On the Brass Ring
A number of years ago, there was a small item in the gossip pages about a book contract I had just signed. It was a sizable contract for two novels, though if you actually consider the number of years it took me to write both books, the annual income would sound less than extraordinary. Nonetheless, the day the gossip item ran, I received a call from a novelist friend of mine, herself the author of several published books.
“You just grabbed the brass ring,” she said.
Brass ring? I knew what she meant–and heard the puzzlement in her voice, the competitive why you and not me edge. But what struck me at the time, and has struck me many times since, is how wrong she was about that. There is no brass ring. The procuring of agents, publishers, book contracts, sales, reviews, grants, awards–all writers can be forgiven for comparing, for believing that such a moment might signify arrival. Except that there is no such thing as arrival. You arrive, and discover that the front door has been moved. You arrive again, and it has been moved again. You realize, at a certain point, that you’d better damn well enjoy the journey, because there is no destination.

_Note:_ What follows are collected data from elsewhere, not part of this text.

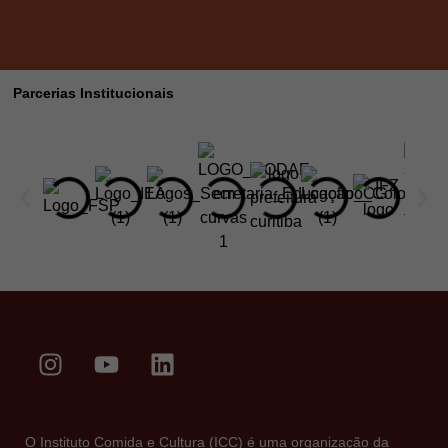
Parcerias Institucionais
O Instituto Comida e Cultura (ICC) é uma organização da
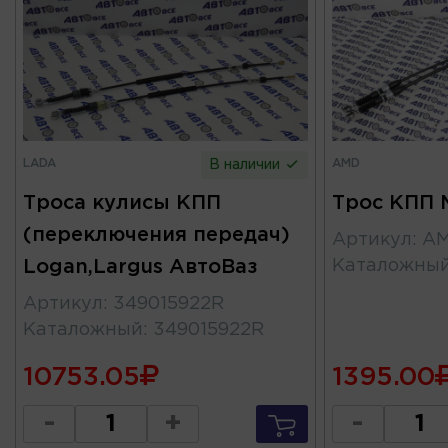
LADA
AMD
В наличии
Троса кулисы КПП
Трос КПП 
(переключения передач)
Артикул
:
AM
Logan,Largus АвтоВаз
Каталожны
Артикул
:
349015922R
Каталожный
:
349015922R
10753.05
1395.00
-
+
-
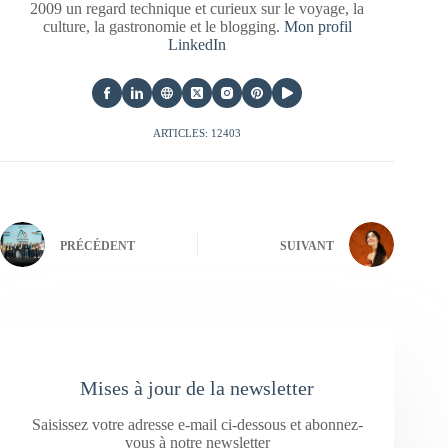
2009 un regard technique et curieux sur le voyage, la
culture, la gastronomie et le blogging.
Mon profil
LinkedIn
ARTICLES: 12403
PRÉCÉDENT
SUIVANT
Mises à jour de la newsletter
Saisissez votre adresse e-mail ci-dessous et abonnez-
vous à notre newsletter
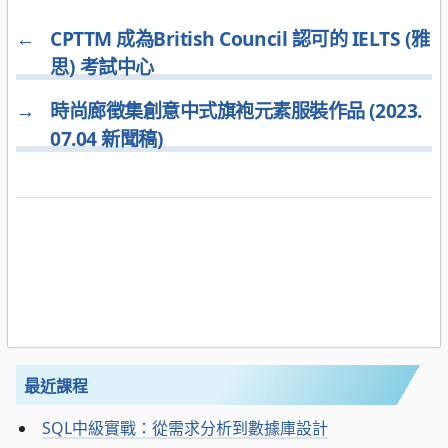
←
CPTTM 成為British Council 認可的 IELTS (雅
思) 考試中心
→
時尚廊徵集創意中式旗袍元素服裝作品 (2023.
07.04 新聞稿)
最近課程
SQL中級實戰：從需求分析到數據庫設計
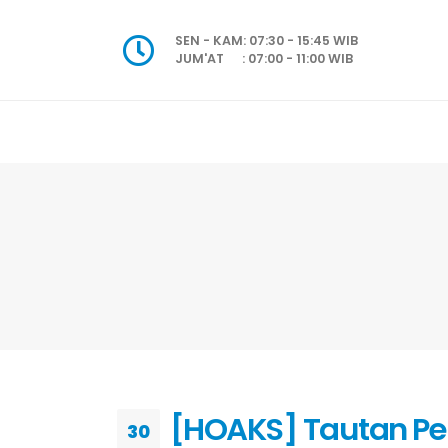
SEN - KAM: 07:30 - 15:45 WIB
JUM'AT : 07:00 - 11:00 WIB
[HOAKS] Tautan Pe
30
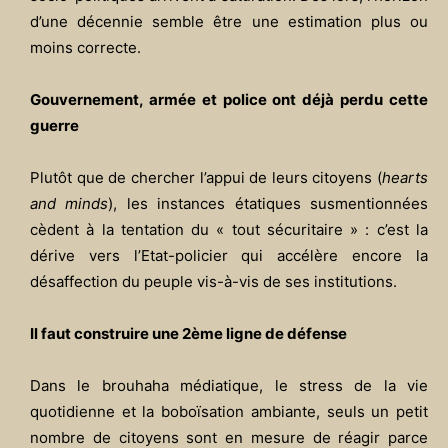
d’une décennie semble être une estimation plus ou
moins correcte.
Gouvernement, armée et police ont déjà perdu cette
guerre
Plutôt que de chercher l’appui de leurs citoyens (
hearts
and minds
), les instances étatiques susmentionnées
cèdent à la tentation du « tout sécuritaire » : c’est la
dérive vers l’Etat-policier qui accélère encore la
désaffection du peuple vis-à-vis de ses institutions.
Il faut construire une 2
ème
ligne de défense
Dans le brouhaha médiatique, le stress de la vie
quotidienne et la boboïsation ambiante, seuls un petit
nombre de citoyens sont en mesure de réagir parce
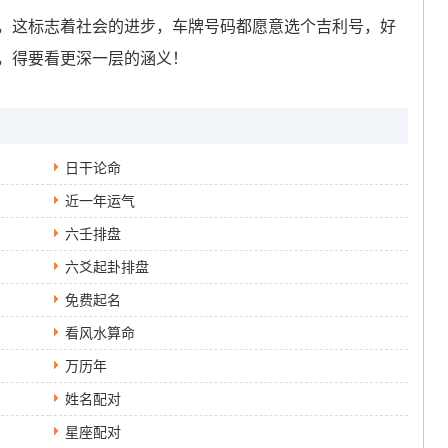
，这标志着社会的进步，车牌号码都愿意选个吉利号，好
，得要看更深一层的涵义！
日干论命
近一年运气
六壬排盘
六爻起卦排盘
免费起名
看风水算命
万历年
姓名配对
星座配对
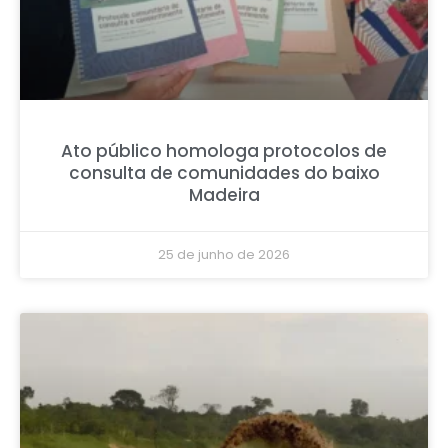
Ato público homologa protocolos de
consulta de comunidades do baixo
Madeira
25 de junho de 2026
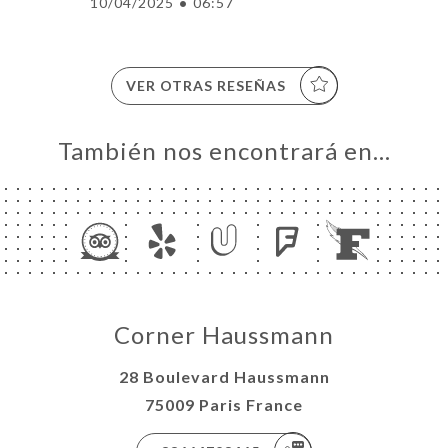
10/04/2025
•
06:57
VER OTRAS RESEÑAS
También nos encontrará en…
Corner Haussmann
28 Boulevard Haussmann
75009 Paris France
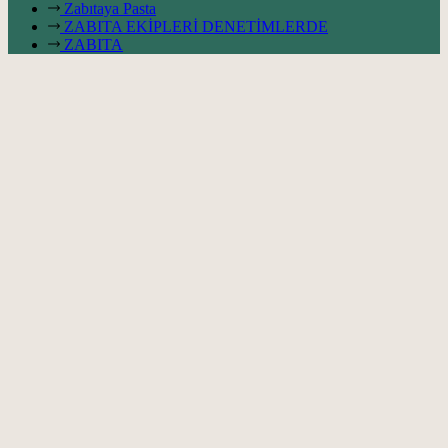
Zabıtaya Pasta
ZABITA EKİPLERİ DENETİMLERDE
ZABITA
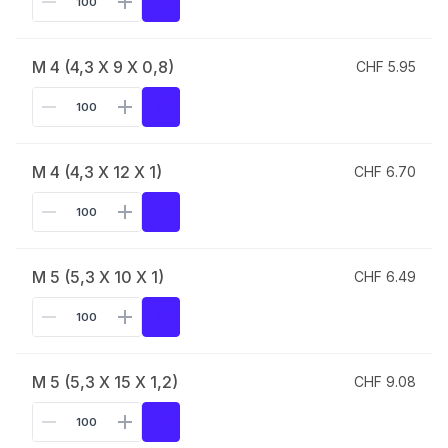
M 4 (4,3 X 9 X 0,8)
CHF 5.95
M 4 (4,3 X 12 X 1)
CHF 6.70
M 5 (5,3 X 10 X 1)
CHF 6.49
M 5 (5,3 X 15 X 1,2)
CHF 9.08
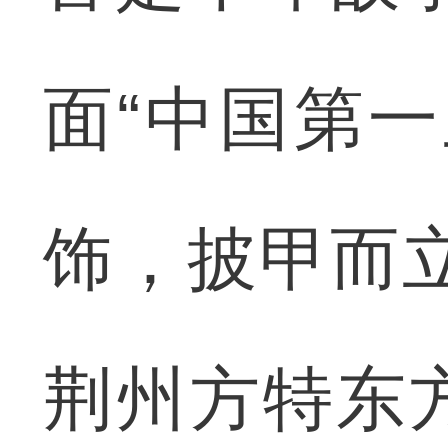
面“中国第
饰，披甲而
荆州方特东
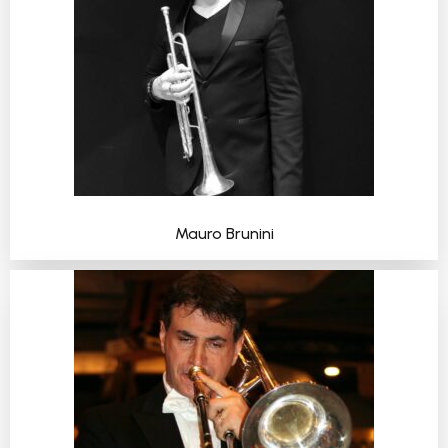
Mauro Brunini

Recently Devotion hit a couple of bestseller lists–one of them, quite high up on the list. Michael, Jacob and I were in London when this happened. I awoke, jet-lagged, in a hotel room to the news. And truthfully? It was a good day. One, single, good day. We went out to dinner that night, and all raised our glasses.
“Mom’s a bestseller!” Michael said. And it was true. I was. And I was happy. For that one week, that one moment. I tried to take it in. I was pleased, and grateful. But it was no brass ring. In my writing life, there have been plenty of moments in which something I have hoped for, something I couldn’t even have dared hope for, has happened. The great review, the bestseller list. The elation is fleeting. Like a sugar rush, it is followed by an emptiness, a crash. We writers are greedy creatures. We want more, more. There is no enough.
I was talking about this with Ron Carlson last week, over lunch on the beach in Positano.
“There’s only one brass ring,” Ron said. “It’s being able to go back into the darkness in which we do what we do.”
In other words, it’s the writing. And anyone who thinks otherwise is in the wrong business, for the wrong reasons.